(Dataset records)
+ + + + + + +

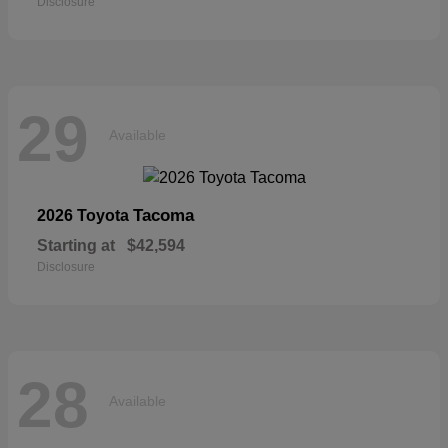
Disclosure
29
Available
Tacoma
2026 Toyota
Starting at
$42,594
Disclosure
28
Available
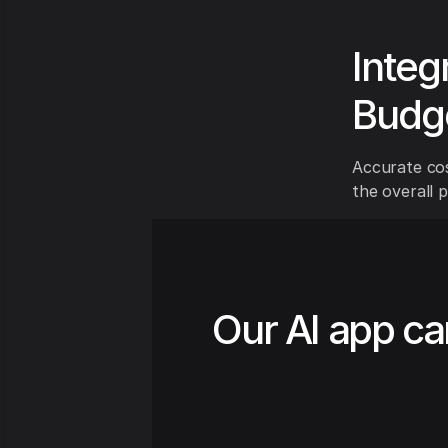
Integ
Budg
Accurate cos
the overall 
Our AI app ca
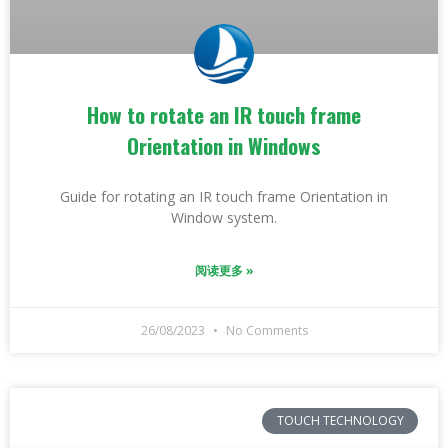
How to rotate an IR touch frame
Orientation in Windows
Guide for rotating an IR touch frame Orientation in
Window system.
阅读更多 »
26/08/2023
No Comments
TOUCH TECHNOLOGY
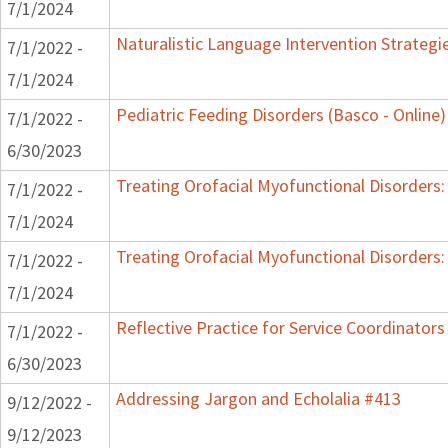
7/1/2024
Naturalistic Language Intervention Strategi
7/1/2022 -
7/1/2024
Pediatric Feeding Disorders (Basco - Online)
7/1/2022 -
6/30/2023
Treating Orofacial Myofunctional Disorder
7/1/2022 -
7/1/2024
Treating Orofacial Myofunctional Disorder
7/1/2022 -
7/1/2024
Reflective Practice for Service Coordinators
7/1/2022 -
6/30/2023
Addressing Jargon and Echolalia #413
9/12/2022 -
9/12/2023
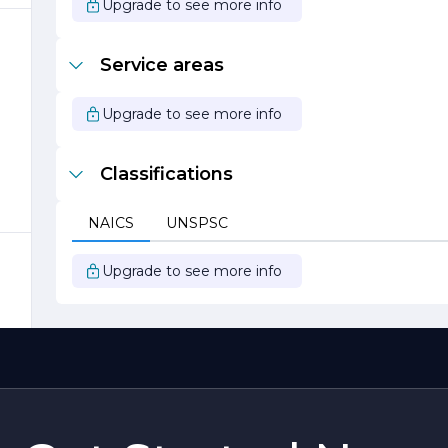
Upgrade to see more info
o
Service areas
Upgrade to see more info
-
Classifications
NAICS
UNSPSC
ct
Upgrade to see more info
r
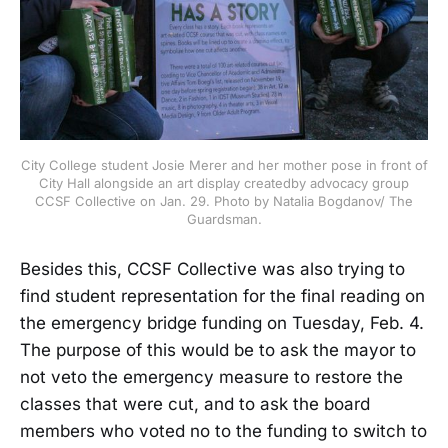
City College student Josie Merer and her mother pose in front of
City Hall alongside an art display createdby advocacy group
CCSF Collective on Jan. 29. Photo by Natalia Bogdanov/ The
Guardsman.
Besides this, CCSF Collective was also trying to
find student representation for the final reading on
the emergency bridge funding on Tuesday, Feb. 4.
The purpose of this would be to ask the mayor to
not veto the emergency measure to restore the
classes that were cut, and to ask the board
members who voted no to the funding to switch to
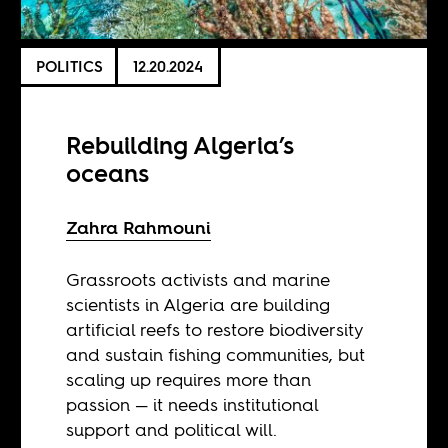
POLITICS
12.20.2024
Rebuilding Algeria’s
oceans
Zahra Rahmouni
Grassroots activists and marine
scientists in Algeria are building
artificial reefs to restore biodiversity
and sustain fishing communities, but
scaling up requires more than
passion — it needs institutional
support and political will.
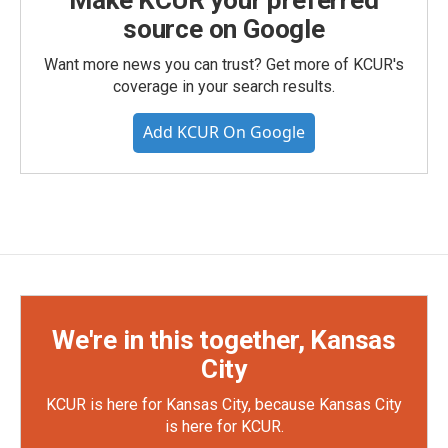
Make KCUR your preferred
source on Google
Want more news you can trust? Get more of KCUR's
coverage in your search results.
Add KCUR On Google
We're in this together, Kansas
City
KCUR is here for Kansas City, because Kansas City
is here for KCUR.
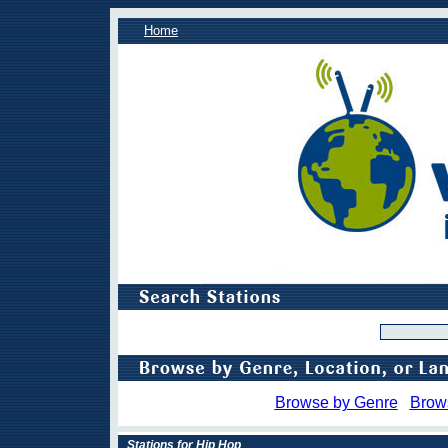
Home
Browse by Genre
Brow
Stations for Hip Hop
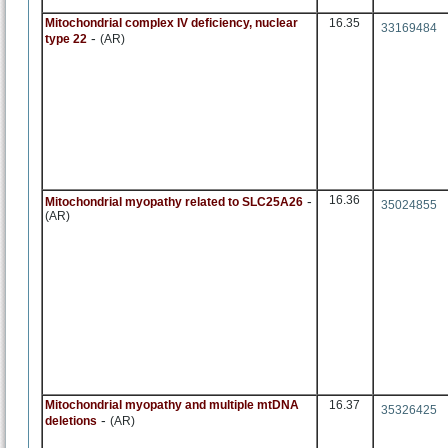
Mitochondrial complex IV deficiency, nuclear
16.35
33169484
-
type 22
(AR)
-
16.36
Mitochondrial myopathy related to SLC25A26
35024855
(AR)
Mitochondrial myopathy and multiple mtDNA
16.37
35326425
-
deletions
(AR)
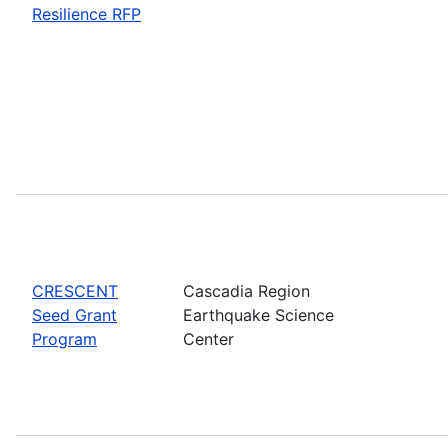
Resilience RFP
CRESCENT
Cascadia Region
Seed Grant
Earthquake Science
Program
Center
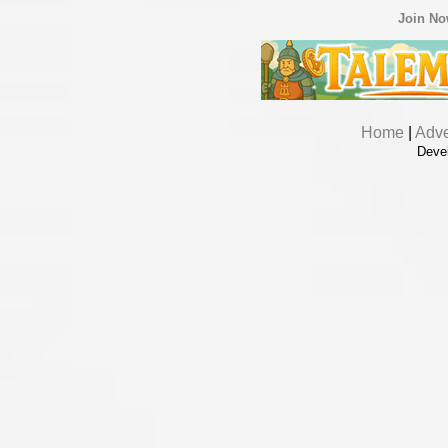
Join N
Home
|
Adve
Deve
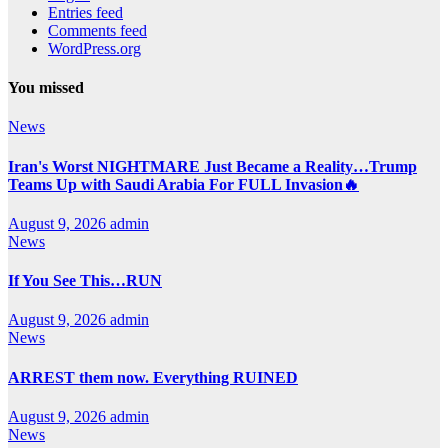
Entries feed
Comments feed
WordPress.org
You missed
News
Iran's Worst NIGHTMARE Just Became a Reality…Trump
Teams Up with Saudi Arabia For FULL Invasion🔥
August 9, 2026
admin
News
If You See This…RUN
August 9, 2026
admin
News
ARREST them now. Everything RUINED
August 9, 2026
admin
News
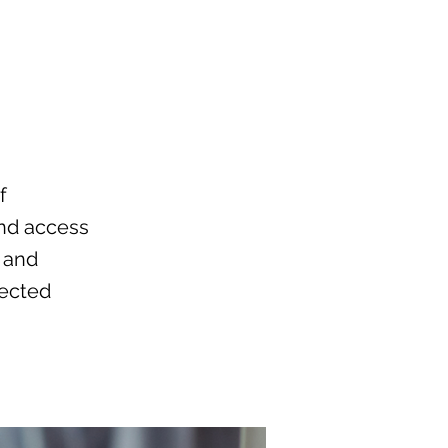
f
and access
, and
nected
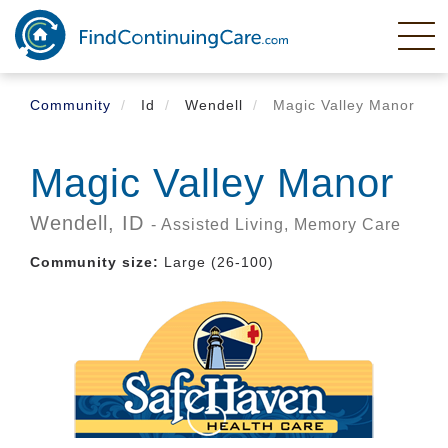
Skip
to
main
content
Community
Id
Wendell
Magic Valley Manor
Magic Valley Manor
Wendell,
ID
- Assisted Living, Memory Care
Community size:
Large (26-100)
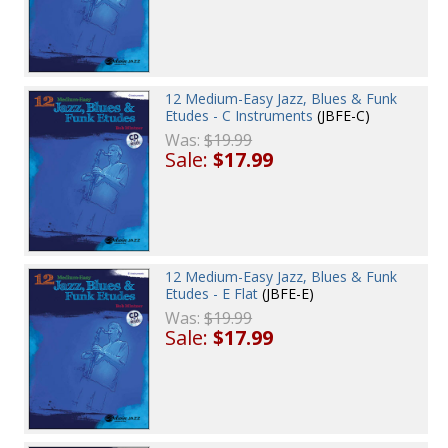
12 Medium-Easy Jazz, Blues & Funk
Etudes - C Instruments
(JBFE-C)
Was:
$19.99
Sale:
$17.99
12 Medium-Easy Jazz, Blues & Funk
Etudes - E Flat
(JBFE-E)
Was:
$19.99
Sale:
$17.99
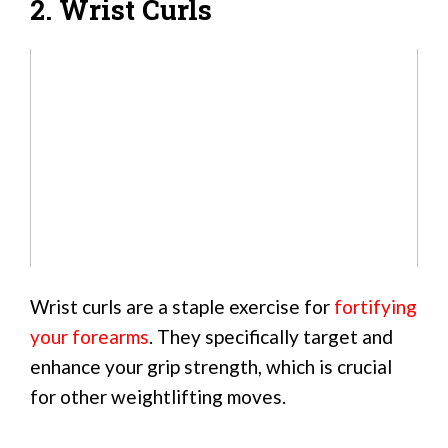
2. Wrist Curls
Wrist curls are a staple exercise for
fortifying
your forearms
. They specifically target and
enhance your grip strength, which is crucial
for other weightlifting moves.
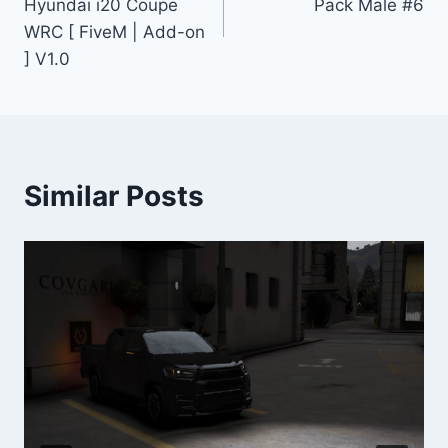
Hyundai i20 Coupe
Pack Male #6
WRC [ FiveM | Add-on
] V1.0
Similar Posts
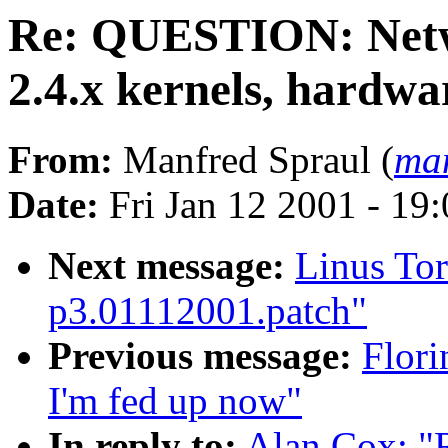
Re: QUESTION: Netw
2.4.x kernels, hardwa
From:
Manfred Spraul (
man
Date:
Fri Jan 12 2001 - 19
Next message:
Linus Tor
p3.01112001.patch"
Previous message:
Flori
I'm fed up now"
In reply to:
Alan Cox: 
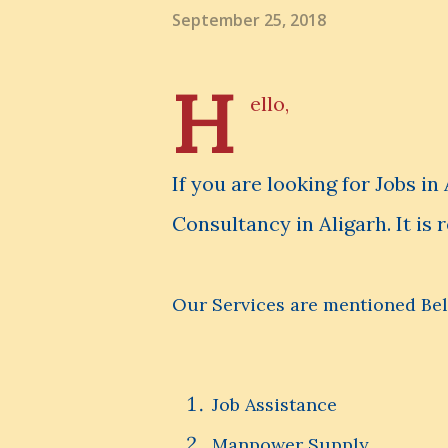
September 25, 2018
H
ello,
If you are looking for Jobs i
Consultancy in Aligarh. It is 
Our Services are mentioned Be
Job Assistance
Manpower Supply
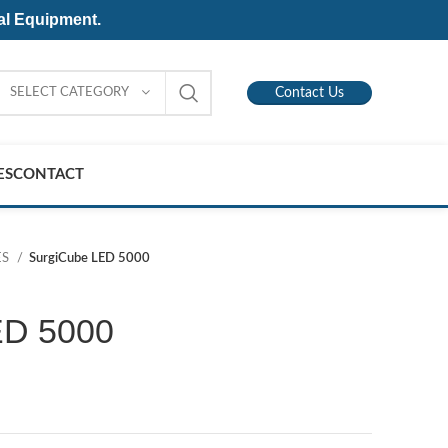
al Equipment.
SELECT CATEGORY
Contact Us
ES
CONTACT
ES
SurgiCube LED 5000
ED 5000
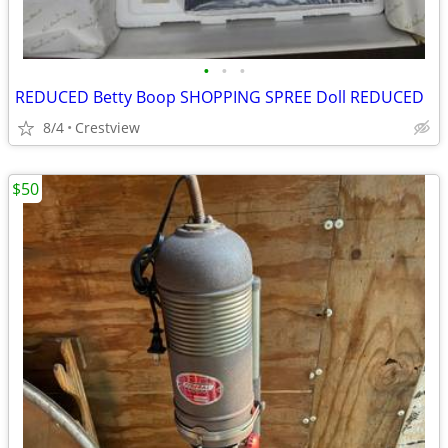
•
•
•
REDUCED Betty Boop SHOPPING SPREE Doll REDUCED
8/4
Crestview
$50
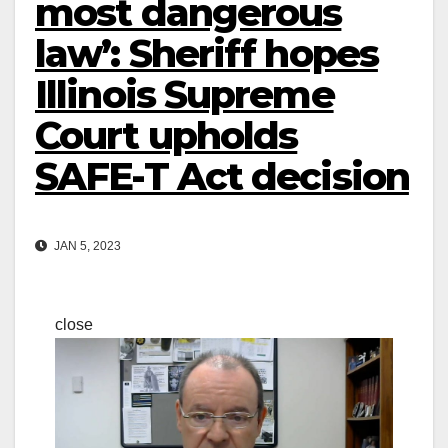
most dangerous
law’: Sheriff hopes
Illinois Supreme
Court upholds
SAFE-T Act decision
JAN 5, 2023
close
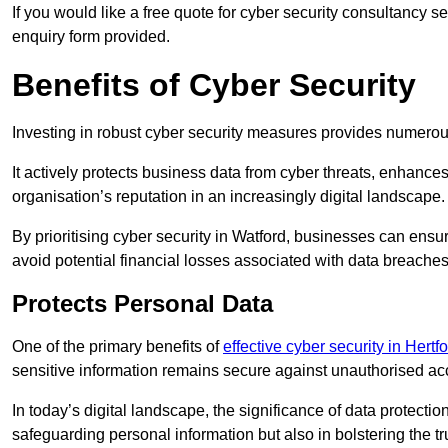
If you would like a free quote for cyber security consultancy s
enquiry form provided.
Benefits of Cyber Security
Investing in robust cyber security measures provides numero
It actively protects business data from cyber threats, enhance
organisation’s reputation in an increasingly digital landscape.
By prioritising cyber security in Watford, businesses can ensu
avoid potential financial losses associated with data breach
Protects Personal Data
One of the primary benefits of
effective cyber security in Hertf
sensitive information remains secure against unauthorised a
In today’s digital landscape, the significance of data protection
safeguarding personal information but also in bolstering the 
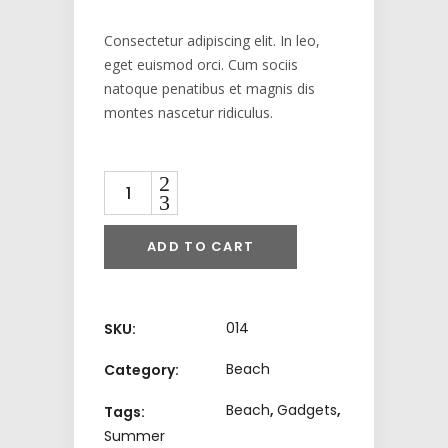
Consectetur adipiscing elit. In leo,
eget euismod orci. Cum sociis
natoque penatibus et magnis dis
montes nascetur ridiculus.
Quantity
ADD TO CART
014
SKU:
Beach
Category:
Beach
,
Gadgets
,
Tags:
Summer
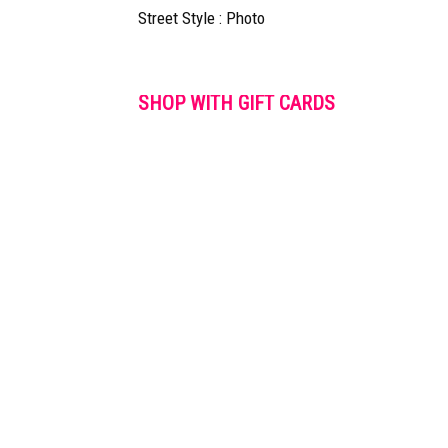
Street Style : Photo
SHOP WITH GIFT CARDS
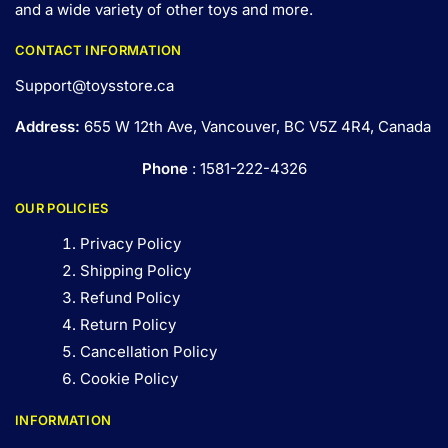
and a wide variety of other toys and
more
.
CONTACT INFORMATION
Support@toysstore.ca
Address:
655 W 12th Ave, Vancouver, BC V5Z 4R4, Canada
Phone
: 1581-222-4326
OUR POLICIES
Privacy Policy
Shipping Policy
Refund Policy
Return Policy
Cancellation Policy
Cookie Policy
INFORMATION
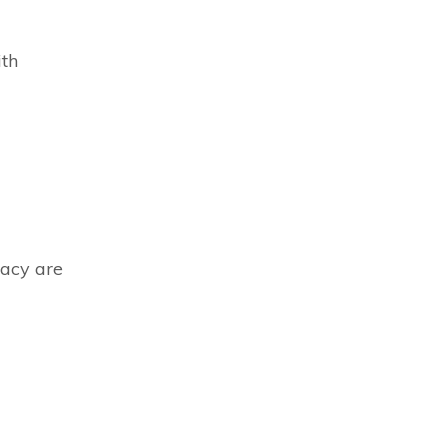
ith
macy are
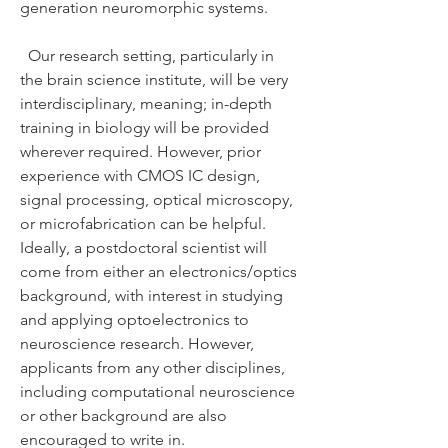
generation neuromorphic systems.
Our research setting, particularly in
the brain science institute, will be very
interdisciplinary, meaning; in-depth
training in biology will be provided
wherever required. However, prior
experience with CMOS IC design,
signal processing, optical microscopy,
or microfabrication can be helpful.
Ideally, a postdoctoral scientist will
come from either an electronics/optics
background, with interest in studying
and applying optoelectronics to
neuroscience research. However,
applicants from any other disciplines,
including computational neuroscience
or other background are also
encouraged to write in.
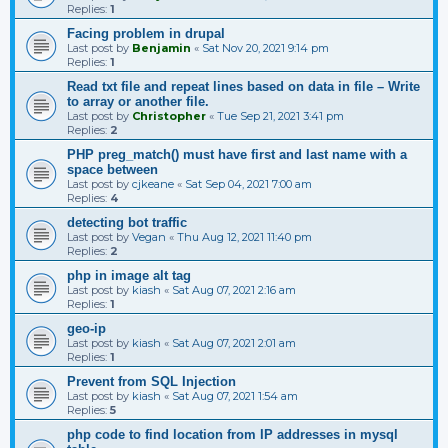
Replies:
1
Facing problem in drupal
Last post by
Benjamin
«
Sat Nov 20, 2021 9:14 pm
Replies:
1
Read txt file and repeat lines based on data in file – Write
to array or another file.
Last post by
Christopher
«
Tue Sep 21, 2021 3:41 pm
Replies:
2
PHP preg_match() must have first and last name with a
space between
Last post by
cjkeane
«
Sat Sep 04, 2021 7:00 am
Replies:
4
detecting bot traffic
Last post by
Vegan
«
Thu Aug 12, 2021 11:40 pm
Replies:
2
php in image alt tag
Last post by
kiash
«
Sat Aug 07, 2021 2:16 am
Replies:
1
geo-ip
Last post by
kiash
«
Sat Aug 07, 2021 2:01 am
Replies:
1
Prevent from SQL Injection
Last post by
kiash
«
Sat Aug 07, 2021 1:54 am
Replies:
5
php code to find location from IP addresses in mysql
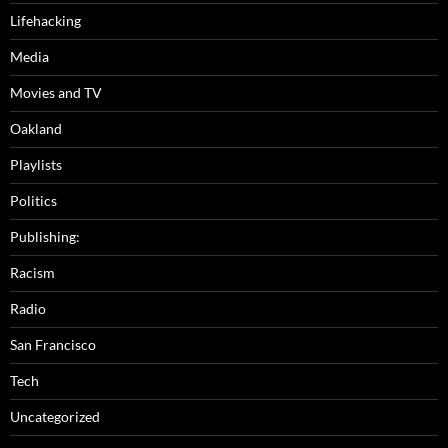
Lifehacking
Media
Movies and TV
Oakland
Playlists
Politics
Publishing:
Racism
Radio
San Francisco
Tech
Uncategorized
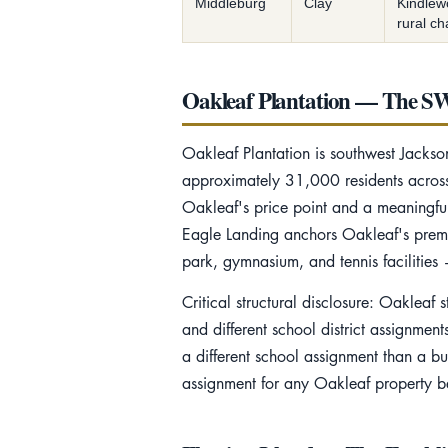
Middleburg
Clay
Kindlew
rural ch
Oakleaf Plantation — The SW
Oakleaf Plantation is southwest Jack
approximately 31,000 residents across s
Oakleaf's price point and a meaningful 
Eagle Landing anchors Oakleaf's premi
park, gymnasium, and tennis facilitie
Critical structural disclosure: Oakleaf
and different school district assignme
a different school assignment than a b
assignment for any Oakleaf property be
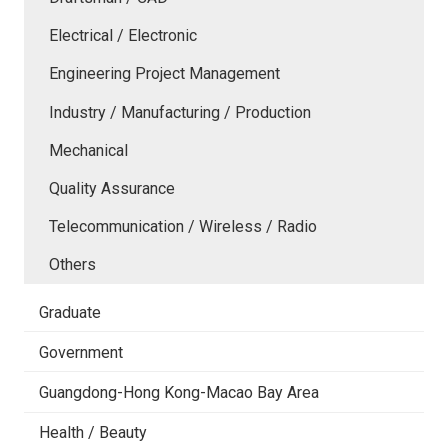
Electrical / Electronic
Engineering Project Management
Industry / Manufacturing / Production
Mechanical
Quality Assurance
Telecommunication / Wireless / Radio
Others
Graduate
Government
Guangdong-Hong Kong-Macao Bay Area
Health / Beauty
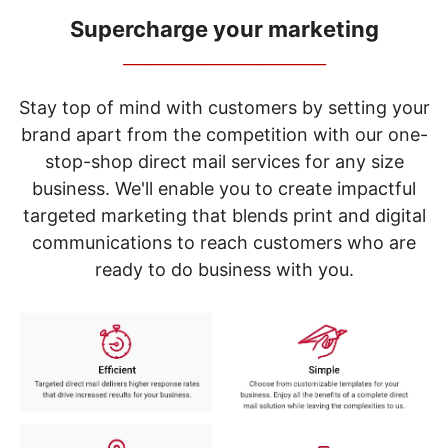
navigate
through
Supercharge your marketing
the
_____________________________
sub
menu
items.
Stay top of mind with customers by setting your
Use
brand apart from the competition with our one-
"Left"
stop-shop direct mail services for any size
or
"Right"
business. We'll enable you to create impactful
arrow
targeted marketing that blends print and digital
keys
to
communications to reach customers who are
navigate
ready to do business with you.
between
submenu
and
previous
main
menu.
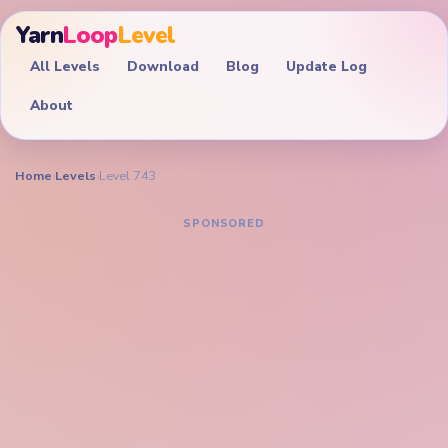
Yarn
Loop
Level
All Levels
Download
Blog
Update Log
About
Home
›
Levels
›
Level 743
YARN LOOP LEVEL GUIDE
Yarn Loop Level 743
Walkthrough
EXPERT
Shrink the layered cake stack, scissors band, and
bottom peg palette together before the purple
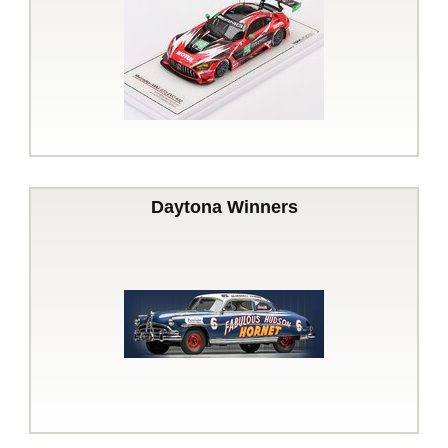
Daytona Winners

+ + + + + + +

> _Task instructions_
Switch "Next message" to "Following message" in the lines between the ones holding "Re: QUESTION: Netw" and "Manpower Supply", inclusive, and write out only those lines with everything else unchanged. Leave the pictures out of the answer.

> _Response to the task_
Re: QUESTION: Netw
2.4.x kernels, hardwa
From:
Manfred Spraul (
man
Date:
Fri Jan 12 2001 - 19
Following message:
Linus Tor
p3.01112001.patch"
Previous message:
Flori
I'm fed up now"
In reply to:
Alan Cox: 
September 25, 2018
H
ello,
If you are looking for Jobs i
Consultancy in Aligarh. It is 
Our Services are mentioned Be
Job Assistance
Manpower Supply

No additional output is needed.